Was I imagining this? Were my human eyes deceiving me somehow, distorting the scene into something more grotesque than it actually was?
Everywhere I looked, I saw red. Wine and meat and blood, blood, blood. I was sickened by it. Bile churned in my stomach and welled up my throat, the iron tang crawling deep into my lungs.
Camilla was careless as she released Tieran, and more blood gushed out of his wound to stain his white shirt. A few droplets hit the table, dark red and viscous. Lance’s pale eyes fell on them, and something torn between lust and hunger braced his face. Before I knew it, he was turning in his seat to bite into Alexandria’s neck, his big hand closing firmly around her delicate jaw.
Some sort of sound must have escaped me then, because several pairs of eyes snapped in my direction at once, their attention bright and painful, like a peal of thunder.
Camilla leaned back on her chair, collected as a priestess on Solstice Night. Her lips and chin were smeared with blood, thick droplets gliding down her throat. With a slow, almost sensual sweep of her finger over the tops of her breasts, she gathered the blood and licked it clean with vicious delight. “Hasn’t Hector taught you not to stare at vampires while they feed?” Tracing her still-dripping fangs with her tongue, she reached across the table and snatched my wrist in her claws. “They might take it as an invitation.”
It happened lightning-fast. Hector sprang up, vanished momentarily, then reappeared behind Camilla’s chair. He bent over her like a death creature, dark and enormous, and dug his fingers into the stained column of her throat, to the exact spot where her pulse beat the strongest.

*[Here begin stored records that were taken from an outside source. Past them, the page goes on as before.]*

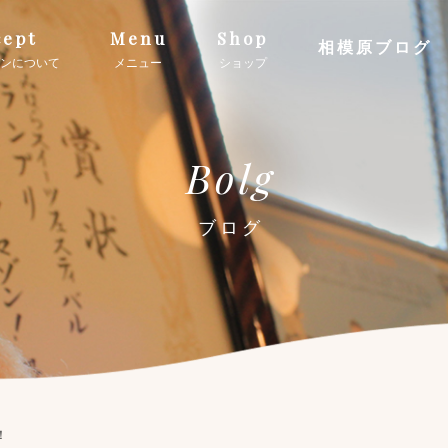
ept
Menu
Shop
相模原ブログ
ンについて
メニュー
ショップ
Bolg
ブログ
！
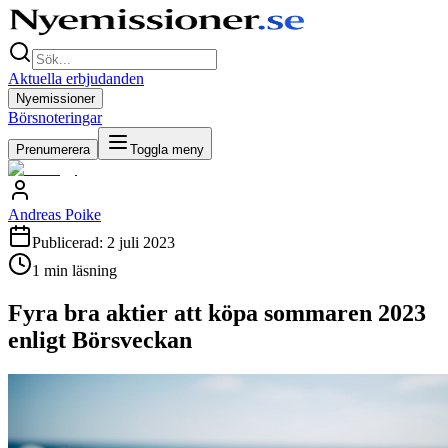
Aktuella erbjudanden
Nyemissioner
Börsnoteringar
Prenumerera
Toggla meny
Andreas Poike
Publicerad:
2 juli 2023
1
min läsning
Fyra bra aktier att köpa sommaren 2023
enligt Börsveckan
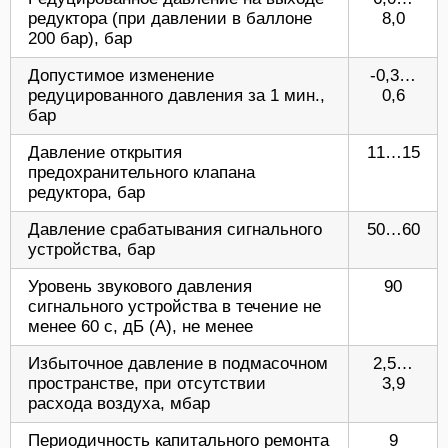
редуктора (при давлении в баллоне
8,0
200 бар), бар
Допустимое изменение
-0,3…
редуцированного давления за 1 мин.,
0,6
бар
Давление открытия
11…15
предохранительного клапана
редуктора, бар
Давление срабатывания сигнального
50…60
устройства, бар
Уровень звукового давления
90
сигнального устройства в течение не
менее 60 с, дБ (А), не менее
Избыточное давление в подмасочном
2,5…
пространстве, при отсутствии
3,9
расхода воздуха, мбар
Периодичность капитального ремонта
9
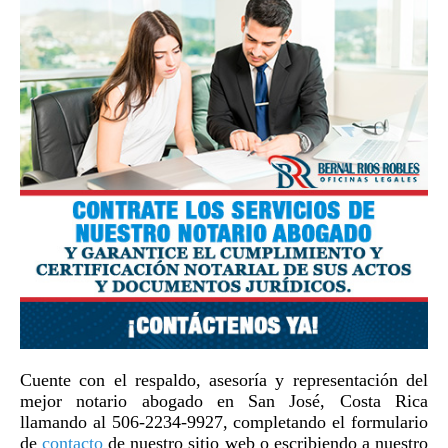
Cuente con el respaldo, asesoría y representación del
mejor notario abogado en San José, Costa Rica
llamando al 506-2234-9927, completando el formulario
de
contacto
de nuestro sitio web o escribiendo a nuestro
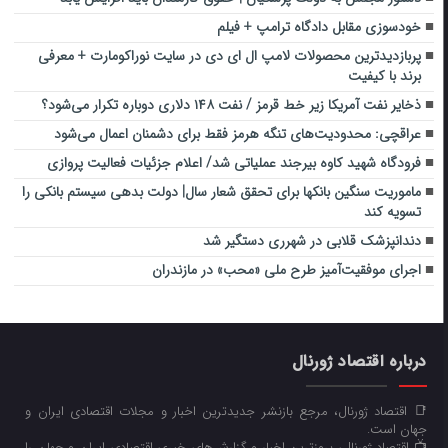
خودسوزی مقابل دادگاه ترامپ + فیلم
پربازدیدترین محصولات لامپ ال ای دی در سایت نوراکومارت + معرفی
برند با کیفیت
ذخایر نفت آمریکا زیر خط قرمز / نفت ۱۴۸ دلاری دوباره تکرار می‌شود؟
عراقچی: محدودیت‌های تنگه هرمز فقط برای دشمنان اعمال می‌شود
فرودگاه شهید کاوه بیرجند عملیاتی شد/ اعلام جزئیات فعالیت پروازی
ماموریت سنگین بانکها برای تحقق شعار سال| دولت بدهی سیستم بانکی را
تسویه کند
دندانپزشک قلابی در شهرری دستگیر شد
اجرای موفقیت‌آمیز طرح ملی «محب» در مازندران
درباره اقتصاد ژورنال
📑 اقتصاد ژورنال، مرجع بازنشر جدیدترین اخبار و مجلات اقتصادی ایران و
جهان است.
📺 اقتصاد ژورنال، بروزترین اخبار و گزارش‌های خبری اقتصادی ایران و جهان را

For the first time since Camilla entered the Castle, she seemed alert, her eyes rounding, her long pearlescent nails digging into the ivory tablecloth before her.
Then the light dissolved. A ripple of wind snuffed out the floating candles, and a sheet of frost crept along the walls and arched over the table. Crackling icicles dangled over our heads, precarious and sharp as daggers.